__YOUR TASK__. Instruction for the data below: set down exactly the lines from the line with "M207 801 251 813 204 990 159 978Z" to the line with "M320 1543 351 1563", inclusive, and no others.

(Records contained in a dataset)
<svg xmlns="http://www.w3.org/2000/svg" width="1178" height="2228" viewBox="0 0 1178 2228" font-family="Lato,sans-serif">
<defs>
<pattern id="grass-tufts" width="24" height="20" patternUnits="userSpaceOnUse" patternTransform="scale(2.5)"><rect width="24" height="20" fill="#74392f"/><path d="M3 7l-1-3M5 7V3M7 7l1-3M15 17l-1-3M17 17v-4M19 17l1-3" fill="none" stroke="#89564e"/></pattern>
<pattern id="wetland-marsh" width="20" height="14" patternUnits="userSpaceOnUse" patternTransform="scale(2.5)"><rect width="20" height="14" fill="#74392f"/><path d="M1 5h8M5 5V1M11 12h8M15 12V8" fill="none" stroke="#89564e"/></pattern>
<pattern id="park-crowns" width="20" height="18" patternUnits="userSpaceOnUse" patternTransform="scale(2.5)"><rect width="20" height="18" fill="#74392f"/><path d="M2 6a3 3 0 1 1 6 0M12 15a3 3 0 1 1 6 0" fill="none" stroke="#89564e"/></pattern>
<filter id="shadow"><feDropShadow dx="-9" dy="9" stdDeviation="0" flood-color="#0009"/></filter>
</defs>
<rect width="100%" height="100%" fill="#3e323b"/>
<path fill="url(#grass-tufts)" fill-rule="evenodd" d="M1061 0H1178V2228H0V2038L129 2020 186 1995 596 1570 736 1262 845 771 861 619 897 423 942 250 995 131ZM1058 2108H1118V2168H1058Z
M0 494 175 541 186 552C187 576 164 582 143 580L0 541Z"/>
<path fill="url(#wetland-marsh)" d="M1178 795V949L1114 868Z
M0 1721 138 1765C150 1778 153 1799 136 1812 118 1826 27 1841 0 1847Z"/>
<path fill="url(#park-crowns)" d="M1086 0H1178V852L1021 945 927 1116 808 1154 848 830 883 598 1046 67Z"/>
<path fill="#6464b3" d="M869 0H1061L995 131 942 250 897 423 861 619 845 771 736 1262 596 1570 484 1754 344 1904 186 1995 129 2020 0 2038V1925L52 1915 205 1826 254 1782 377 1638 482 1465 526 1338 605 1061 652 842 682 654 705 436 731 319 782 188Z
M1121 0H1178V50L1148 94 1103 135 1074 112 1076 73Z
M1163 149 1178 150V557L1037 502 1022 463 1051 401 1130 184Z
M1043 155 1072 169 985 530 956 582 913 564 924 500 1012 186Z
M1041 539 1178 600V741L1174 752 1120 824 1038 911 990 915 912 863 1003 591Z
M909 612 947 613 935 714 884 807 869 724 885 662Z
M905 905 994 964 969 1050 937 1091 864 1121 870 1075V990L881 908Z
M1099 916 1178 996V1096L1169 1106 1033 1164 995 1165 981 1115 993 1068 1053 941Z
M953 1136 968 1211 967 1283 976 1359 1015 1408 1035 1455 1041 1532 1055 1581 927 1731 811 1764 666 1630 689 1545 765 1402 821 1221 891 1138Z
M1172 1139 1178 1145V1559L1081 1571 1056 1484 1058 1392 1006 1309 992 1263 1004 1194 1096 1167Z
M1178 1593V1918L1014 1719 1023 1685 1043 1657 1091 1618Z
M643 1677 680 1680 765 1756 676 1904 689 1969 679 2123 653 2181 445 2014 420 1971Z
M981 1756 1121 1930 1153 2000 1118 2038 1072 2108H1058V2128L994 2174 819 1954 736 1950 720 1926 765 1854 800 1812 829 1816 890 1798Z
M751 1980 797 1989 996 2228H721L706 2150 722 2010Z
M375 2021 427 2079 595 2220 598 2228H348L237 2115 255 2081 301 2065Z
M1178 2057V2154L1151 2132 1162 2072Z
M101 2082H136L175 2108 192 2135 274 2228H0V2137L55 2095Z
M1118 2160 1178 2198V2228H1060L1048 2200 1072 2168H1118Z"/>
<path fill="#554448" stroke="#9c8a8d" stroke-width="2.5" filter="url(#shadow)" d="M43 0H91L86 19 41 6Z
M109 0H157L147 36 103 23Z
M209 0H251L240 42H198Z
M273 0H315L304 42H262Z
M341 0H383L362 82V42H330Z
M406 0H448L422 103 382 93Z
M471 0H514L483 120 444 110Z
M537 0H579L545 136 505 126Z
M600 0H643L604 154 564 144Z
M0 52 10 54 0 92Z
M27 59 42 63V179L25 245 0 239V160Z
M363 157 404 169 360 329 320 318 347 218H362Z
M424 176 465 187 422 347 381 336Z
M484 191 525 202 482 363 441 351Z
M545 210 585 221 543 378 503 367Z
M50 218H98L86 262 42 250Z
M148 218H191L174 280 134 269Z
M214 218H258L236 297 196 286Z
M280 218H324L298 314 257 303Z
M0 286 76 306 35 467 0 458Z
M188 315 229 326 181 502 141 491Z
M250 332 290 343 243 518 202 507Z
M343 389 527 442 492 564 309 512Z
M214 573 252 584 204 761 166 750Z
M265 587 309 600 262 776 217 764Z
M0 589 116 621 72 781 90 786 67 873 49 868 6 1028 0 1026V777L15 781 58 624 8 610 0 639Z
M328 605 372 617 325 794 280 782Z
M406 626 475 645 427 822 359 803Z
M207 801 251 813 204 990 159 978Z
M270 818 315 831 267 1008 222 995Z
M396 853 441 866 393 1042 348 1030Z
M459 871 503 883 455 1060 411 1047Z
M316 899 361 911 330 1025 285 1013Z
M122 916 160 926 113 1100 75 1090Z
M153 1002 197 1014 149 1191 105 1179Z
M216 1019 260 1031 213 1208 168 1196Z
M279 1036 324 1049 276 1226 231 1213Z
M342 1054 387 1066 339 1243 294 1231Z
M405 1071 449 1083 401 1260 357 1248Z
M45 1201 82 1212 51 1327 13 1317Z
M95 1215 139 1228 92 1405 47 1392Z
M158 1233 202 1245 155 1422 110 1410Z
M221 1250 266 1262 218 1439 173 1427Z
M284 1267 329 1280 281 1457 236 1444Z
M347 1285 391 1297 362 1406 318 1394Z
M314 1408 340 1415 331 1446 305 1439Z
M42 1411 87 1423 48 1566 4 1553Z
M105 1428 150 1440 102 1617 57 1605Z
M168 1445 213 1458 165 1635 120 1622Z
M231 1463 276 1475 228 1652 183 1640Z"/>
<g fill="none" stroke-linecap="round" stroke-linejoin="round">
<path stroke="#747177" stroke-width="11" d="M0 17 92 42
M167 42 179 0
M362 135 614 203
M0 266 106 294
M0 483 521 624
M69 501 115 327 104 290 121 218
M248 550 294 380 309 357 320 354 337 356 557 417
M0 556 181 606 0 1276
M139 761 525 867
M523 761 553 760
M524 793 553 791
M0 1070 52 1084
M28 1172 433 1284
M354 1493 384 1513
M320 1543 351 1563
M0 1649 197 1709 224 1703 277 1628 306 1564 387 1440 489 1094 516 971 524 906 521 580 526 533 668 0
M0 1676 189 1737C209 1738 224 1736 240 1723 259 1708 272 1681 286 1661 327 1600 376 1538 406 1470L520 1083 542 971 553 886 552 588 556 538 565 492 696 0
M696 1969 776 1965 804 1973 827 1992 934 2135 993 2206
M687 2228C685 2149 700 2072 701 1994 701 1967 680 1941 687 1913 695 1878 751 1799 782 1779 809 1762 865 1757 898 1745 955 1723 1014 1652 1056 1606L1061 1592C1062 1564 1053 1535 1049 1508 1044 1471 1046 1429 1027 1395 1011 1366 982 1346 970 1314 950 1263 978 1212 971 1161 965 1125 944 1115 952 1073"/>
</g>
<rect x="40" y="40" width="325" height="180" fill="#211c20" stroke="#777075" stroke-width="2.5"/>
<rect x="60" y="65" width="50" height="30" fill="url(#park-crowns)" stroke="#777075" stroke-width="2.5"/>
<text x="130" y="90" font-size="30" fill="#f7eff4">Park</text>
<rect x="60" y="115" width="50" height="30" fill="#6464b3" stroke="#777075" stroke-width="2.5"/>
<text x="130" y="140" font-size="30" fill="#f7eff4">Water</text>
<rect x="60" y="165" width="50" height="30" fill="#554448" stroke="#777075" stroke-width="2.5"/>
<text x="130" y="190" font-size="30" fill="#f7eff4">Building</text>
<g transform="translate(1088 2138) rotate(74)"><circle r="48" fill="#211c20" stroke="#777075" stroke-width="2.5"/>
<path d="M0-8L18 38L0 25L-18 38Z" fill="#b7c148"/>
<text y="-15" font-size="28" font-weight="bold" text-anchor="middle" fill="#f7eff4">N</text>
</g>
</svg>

__OUTPUT OF THE TASK__.
M207 801 251 813 204 990 159 978Z
M270 818 315 831 267 1008 222 995Z
M396 853 441 866 393 1042 348 1030Z
M459 871 503 883 455 1060 411 1047Z
M316 899 361 911 330 1025 285 1013Z
M122 916 160 926 113 1100 75 1090Z
M153 1002 197 1014 149 1191 105 1179Z
M216 1019 260 1031 213 1208 168 1196Z
M279 1036 324 1049 276 1226 231 1213Z
M342 1054 387 1066 339 1243 294 1231Z
M405 1071 449 1083 401 1260 357 1248Z
M45 1201 82 1212 51 1327 13 1317Z
M95 1215 139 1228 92 1405 47 1392Z
M158 1233 202 1245 155 1422 110 1410Z
M221 1250 266 1262 218 1439 173 1427Z
M284 1267 329 1280 281 1457 236 1444Z
M347 1285 391 1297 362 1406 318 1394Z
M314 1408 340 1415 331 1446 305 1439Z
M42 1411 87 1423 48 1566 4 1553Z
M105 1428 150 1440 102 1617 57 1605Z
M168 1445 213 1458 165 1635 120 1622Z
M231 1463 276 1475 228 1652 183 1640Z"/>
<g fill="none" stroke-linecap="round" stroke-linejoin="round">
<path stroke="#747177" stroke-width="11" d="M0 17 92 42
M167 42 179 0
M362 135 614 203
M0 266 106 294
M0 483 521 624
M69 501 115 327 104 290 121 218
M248 550 294 380 309 357 320 354 337 356 557 417
M0 556 181 606 0 1276
M139 761 525 867
M523 761 553 760
M524 793 553 791
M0 1070 52 1084
M28 1172 433 1284
M354 1493 384 1513
M320 1543 351 1563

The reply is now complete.